Chinelo Onubah, nursing major, said she knows how important it is to treat patients with compassion and sympathy.
“When I had a miscarriage, the nurse didn’t take care of me and I was very annoyed,” Onubah said. “So I want to be a nurse to make it change.”
Gross said that it is a good time to go into the nursing field because there is a shortage of nurses and the working conditions have improved.
Gross said the working conditions became harder in California in the last 20 years because of the change in health care.
But a new bill was approved and will be enforced next year to decrease the number of patients assigned to one nurse from nine to five.
Gross said that wages have also improved dramatically.
“When I graduated in 1976, my wages as a registered nurse with a bachelor’s degree were just under eight dollars an hour,” she said. “Now a registered nurse graduating nursing school can make twenty-five dollars an hour and this is for a nurse who is only beginning.”
Gross said traveling nurses are coming from other states and countries to make up the nationwide shortage of nurses.

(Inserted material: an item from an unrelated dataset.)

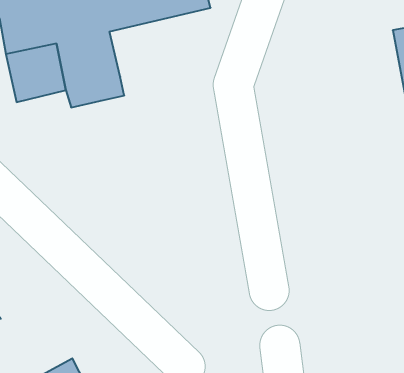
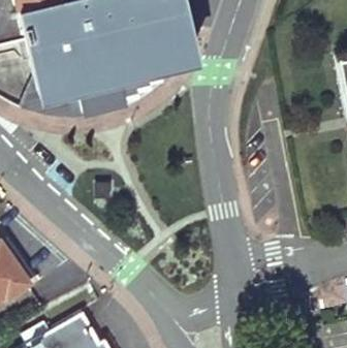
building: none -> [115,38,201,92]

“A nurse’s job has flexibility in terms of being able to go into many different areas and being able to work in many different shifts,” Gross said. “You never get bored. There is always something new.”
Students interested in nursing may obtain the necessary information in the Counseling Center.
Guillen said she expects to have different experiences in the various fields that a nursing job offers.
“I want to be a nurse for an emergency room and trauma. I’m also interested in psychiatric nurse. When I get old, I want to teach nursing.”
To achieve their goal of becoming a nurse, students know there is a lot of hard work ahead of them.
They must tackle both theoretical and practical work in the program.
Guillen said they must prepare themselves to pass the national examination.
“It’s important to get organized and make sure I know what to do every day and do it,” she said. “If I don’t, it’s easy to get left behind.”